### Description of the task
Edit the listing below by replacing every "True or false" with "Correct or incorrect" and changing nothing else. Leave out the picture lines when you give it back.

### Data listing

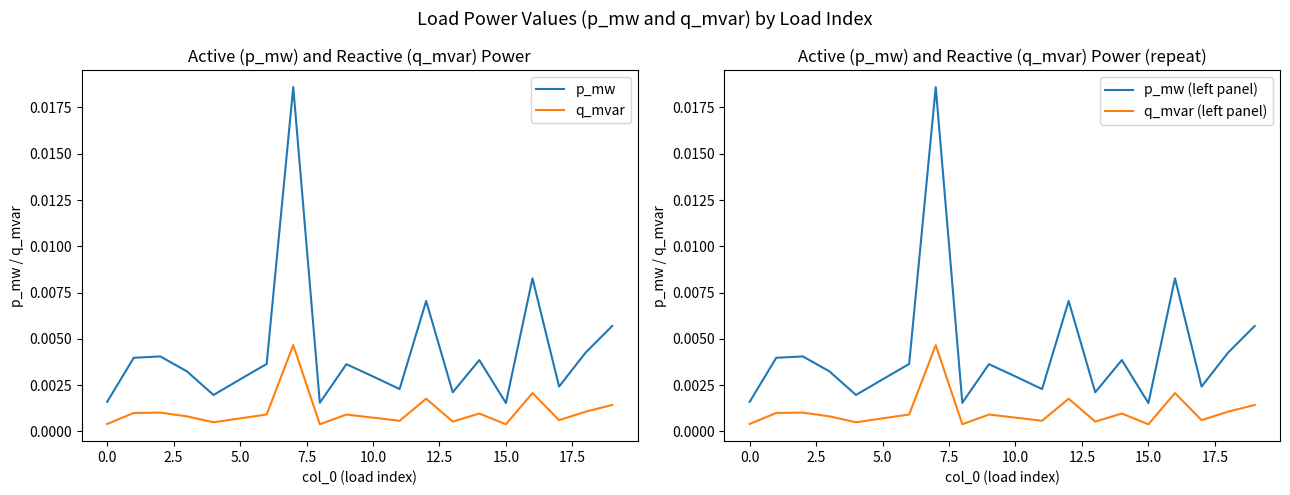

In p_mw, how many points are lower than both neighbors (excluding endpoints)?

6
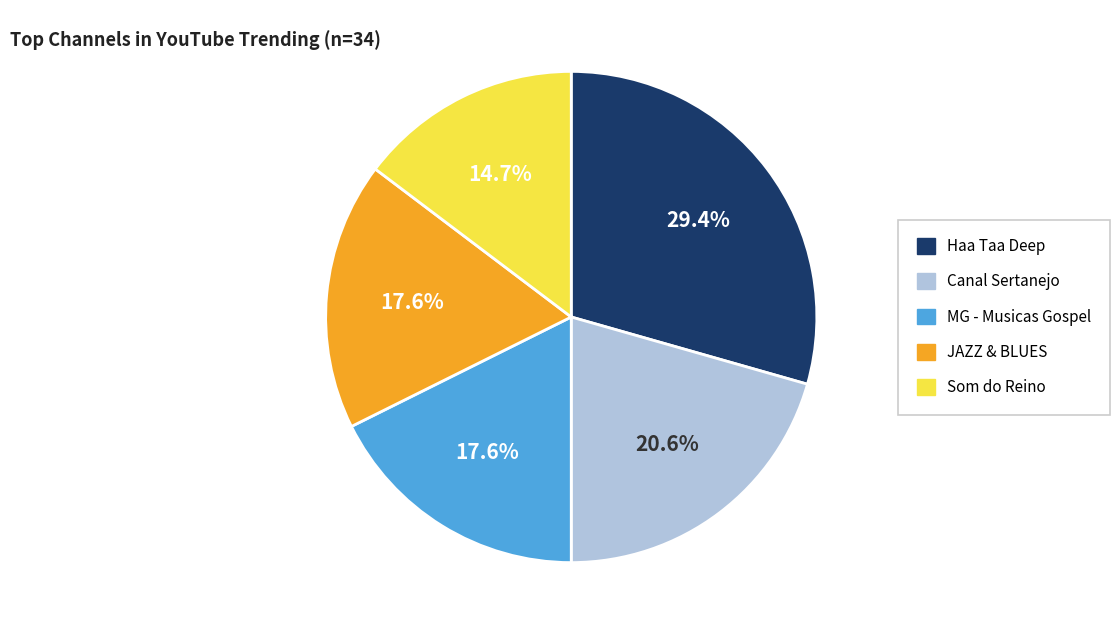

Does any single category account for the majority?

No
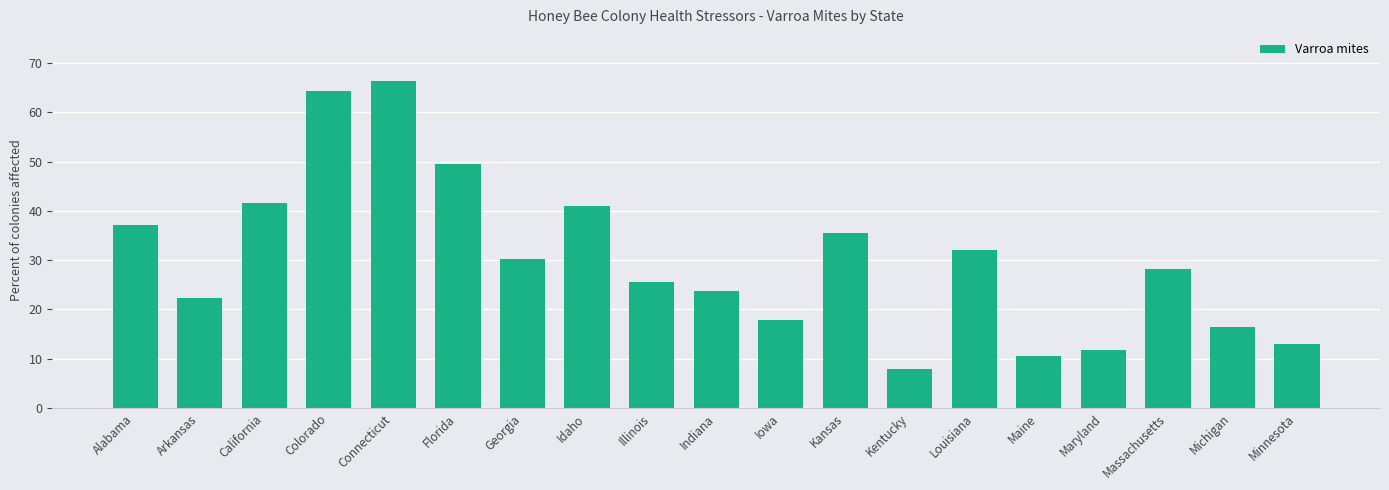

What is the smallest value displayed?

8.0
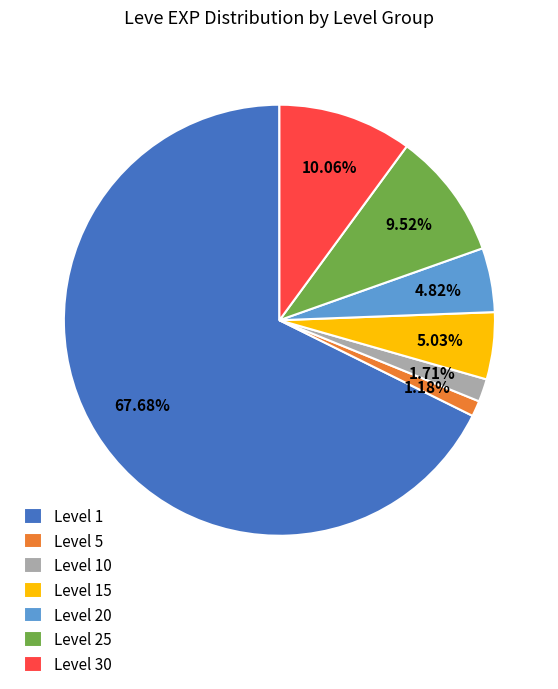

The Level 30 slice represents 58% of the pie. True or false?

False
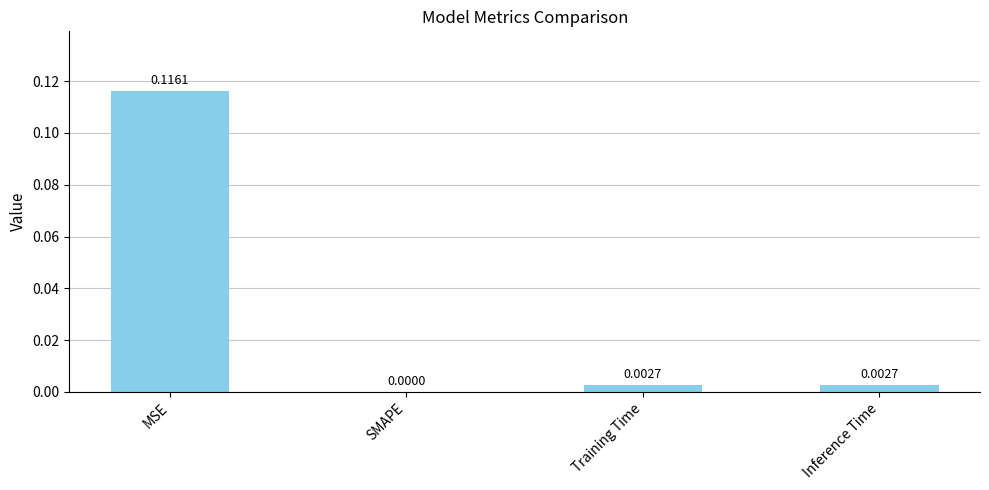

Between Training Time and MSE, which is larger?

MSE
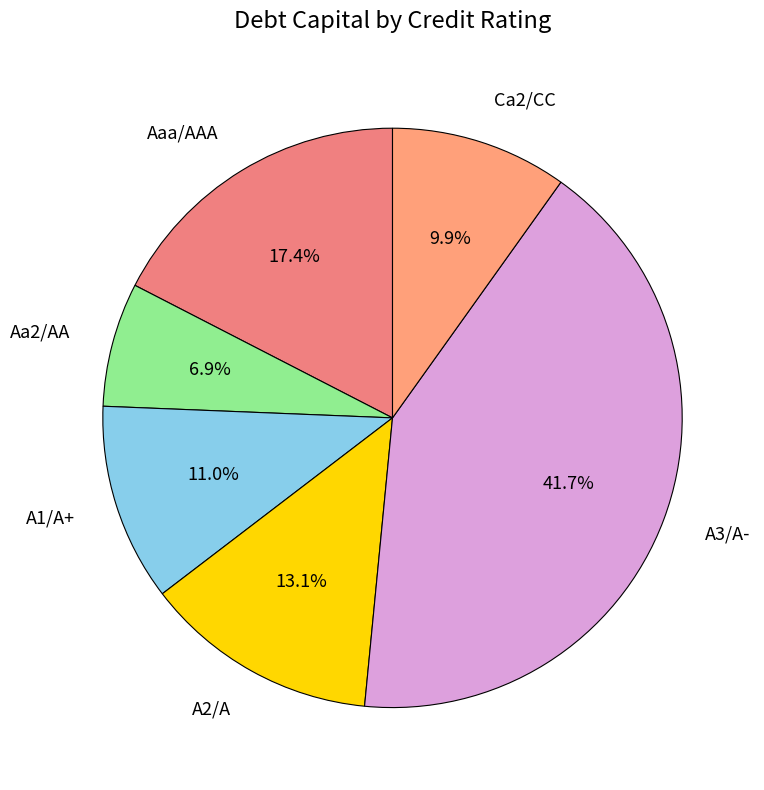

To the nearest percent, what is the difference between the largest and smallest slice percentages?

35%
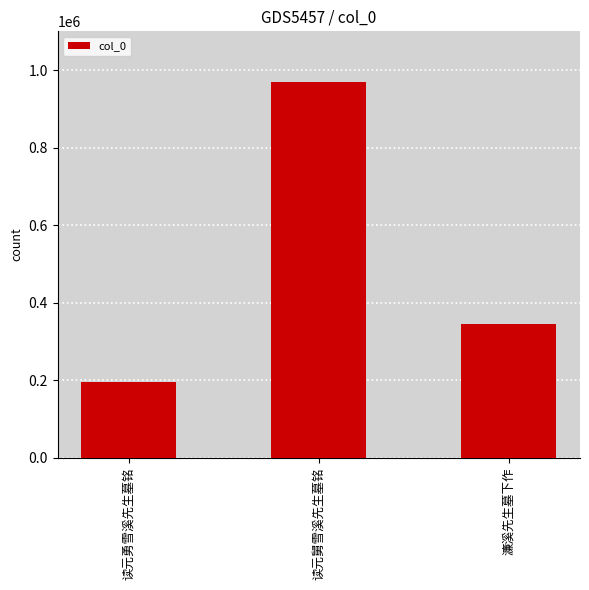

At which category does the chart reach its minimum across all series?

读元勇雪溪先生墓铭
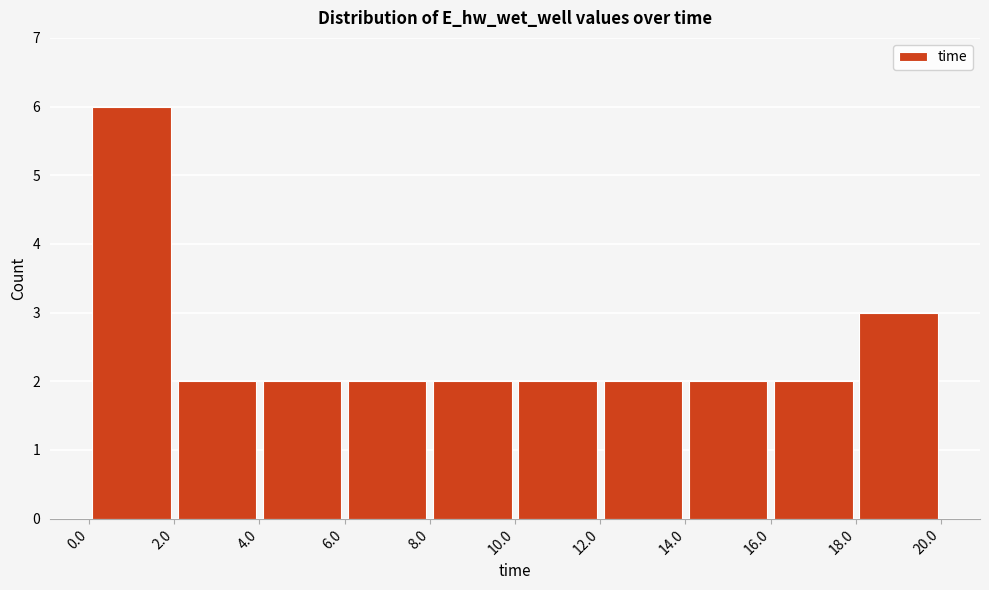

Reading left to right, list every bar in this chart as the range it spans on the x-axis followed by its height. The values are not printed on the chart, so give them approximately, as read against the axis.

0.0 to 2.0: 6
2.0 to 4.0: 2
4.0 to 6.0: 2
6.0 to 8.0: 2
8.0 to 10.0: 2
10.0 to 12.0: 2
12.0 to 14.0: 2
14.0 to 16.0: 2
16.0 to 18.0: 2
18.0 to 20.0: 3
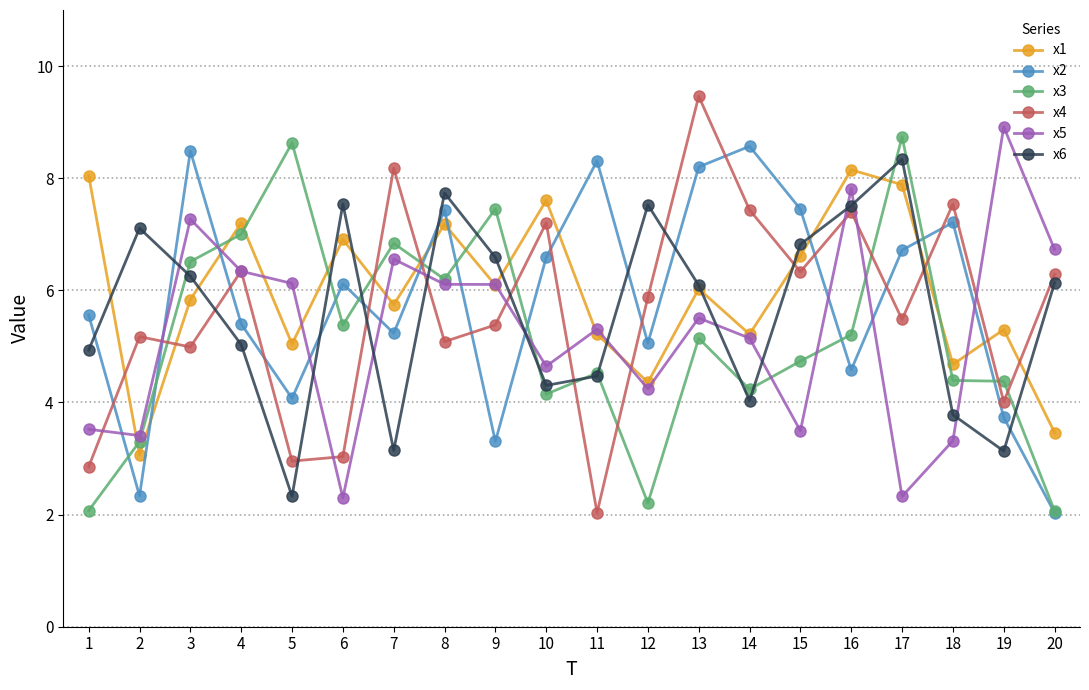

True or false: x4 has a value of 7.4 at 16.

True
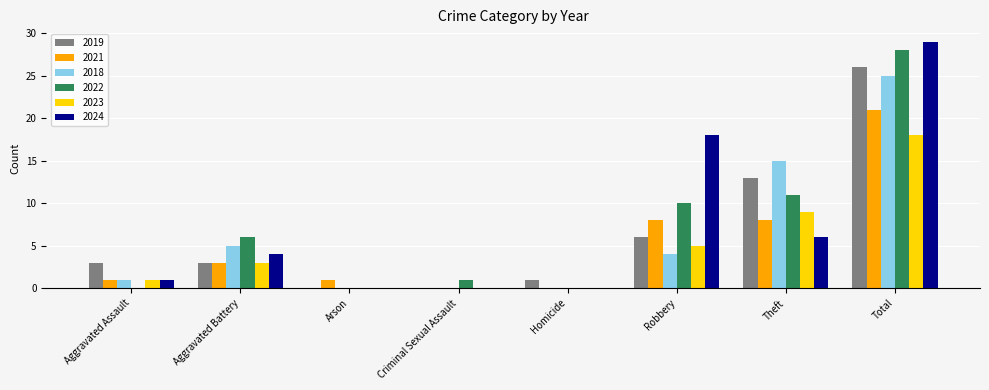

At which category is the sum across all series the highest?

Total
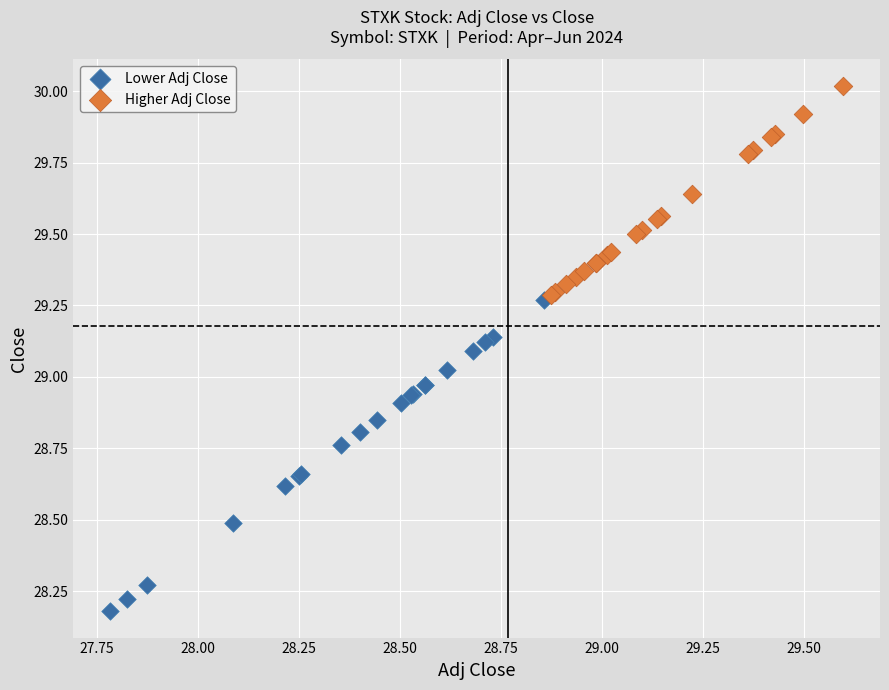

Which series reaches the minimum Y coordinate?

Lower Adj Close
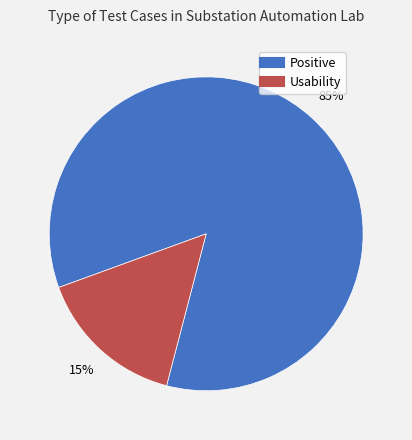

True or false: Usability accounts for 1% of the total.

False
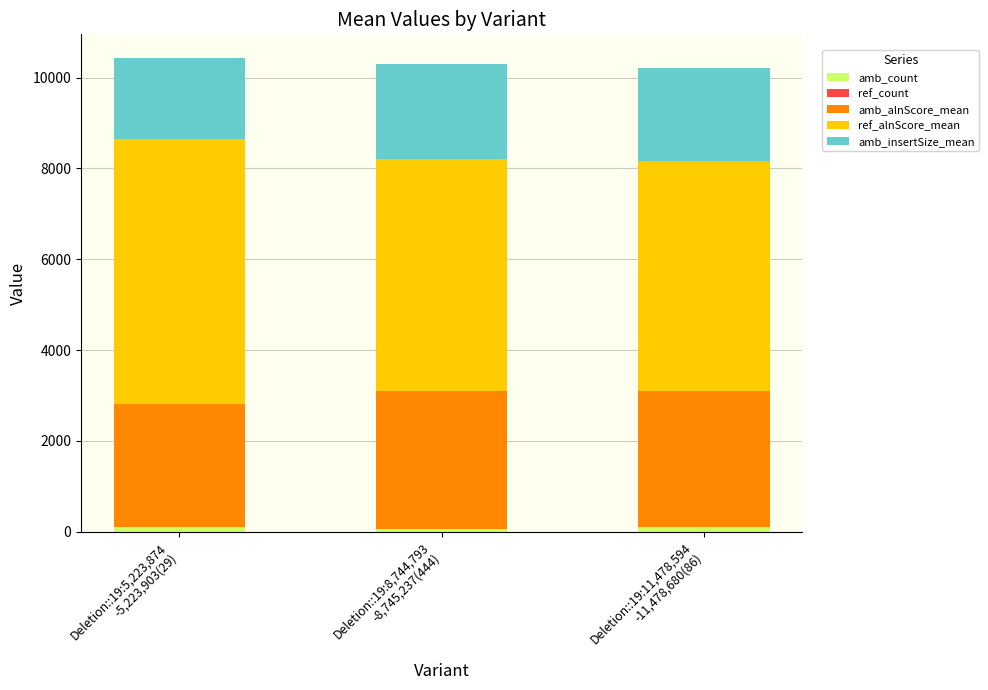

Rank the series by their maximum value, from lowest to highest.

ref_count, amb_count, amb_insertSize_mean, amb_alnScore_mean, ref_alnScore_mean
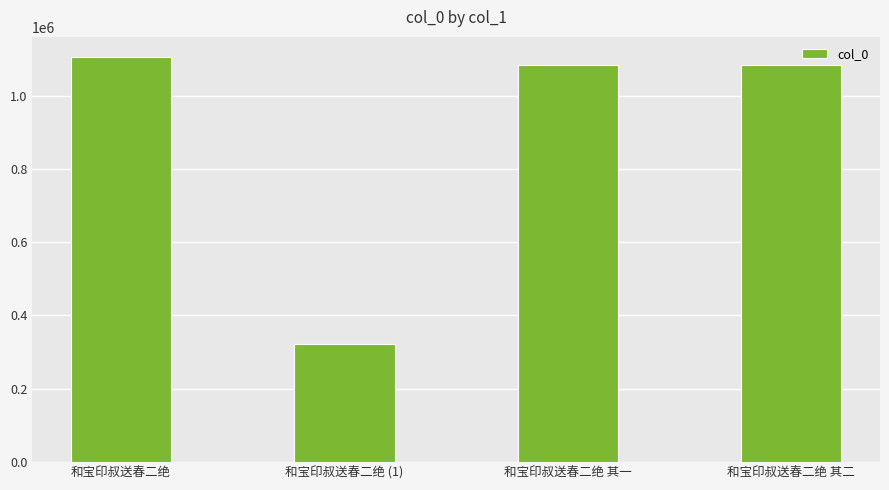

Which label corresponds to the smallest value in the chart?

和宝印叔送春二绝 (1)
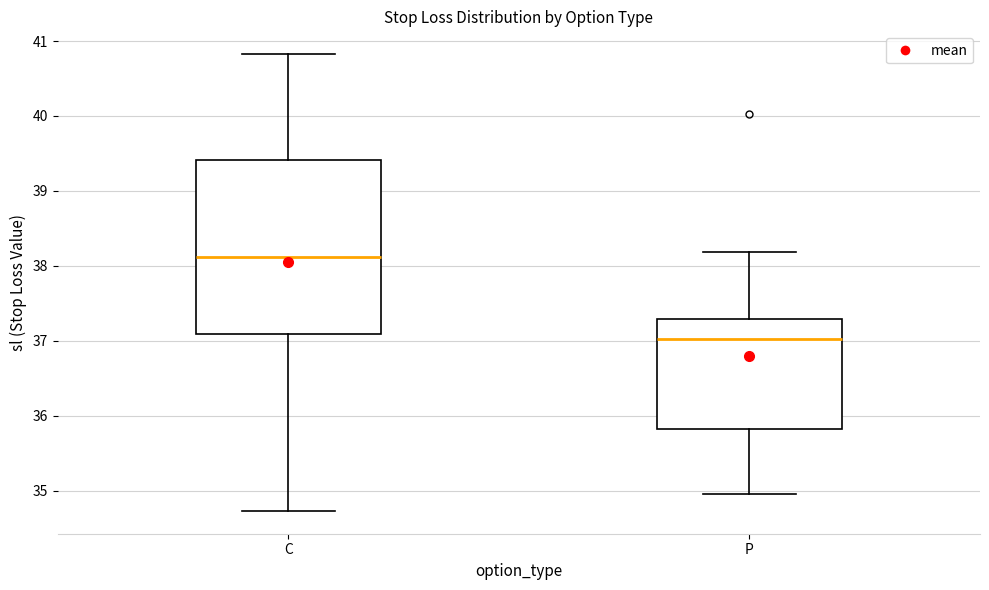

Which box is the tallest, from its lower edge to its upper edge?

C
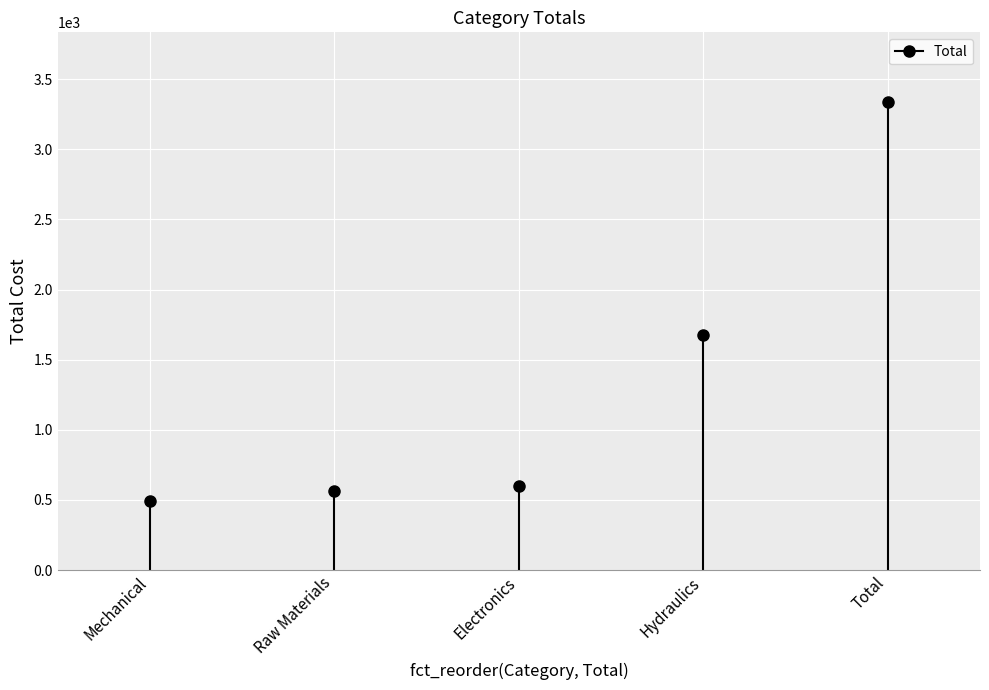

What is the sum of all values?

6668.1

### Written answer
In p_mw, how many points are lower than both neighbors (excluding endpoints)?

6

Does any single category account for the majority?

No

What is the smallest value displayed?

8.0

The Level 30 slice represents 58% of the pie. Correct or incorrect?

False

Between Training Time and MSE, which is larger?

MSE

To the nearest percent, what is the difference between the largest and smallest slice percentages?

35%

At which category does the chart reach its minimum across all series?

读元勇雪溪先生墓铭

Reading left to right, list every bar in this chart as the range it spans on the x-axis followed by its height. The values are not printed on the chart, so give them approximately, as read against the axis.

0.0 to 2.0: 6
2.0 to 4.0: 2
4.0 to 6.0: 2
6.0 to 8.0: 2
8.0 to 10.0: 2
10.0 to 12.0: 2
12.0 to 14.0: 2
14.0 to 16.0: 2
16.0 to 18.0: 2
18.0 to 20.0: 3

Correct or incorrect: x4 has a value of 7.4 at 16.

True

At which category is the sum across all series the highest?

Total

Which series reaches the minimum Y coordinate?

Lower Adj Close

Correct or incorrect: Usability accounts for 1% of the total.

False

Rank the series by their maximum value, from lowest to highest.

ref_count, amb_count, amb_insertSize_mean, amb_alnScore_mean, ref_alnScore_mean

Which label corresponds to the smallest value in the chart?

和宝印叔送春二绝 (1)

Which box is the tallest, from its lower edge to its upper edge?

C

What is the sum of all values?

6668.1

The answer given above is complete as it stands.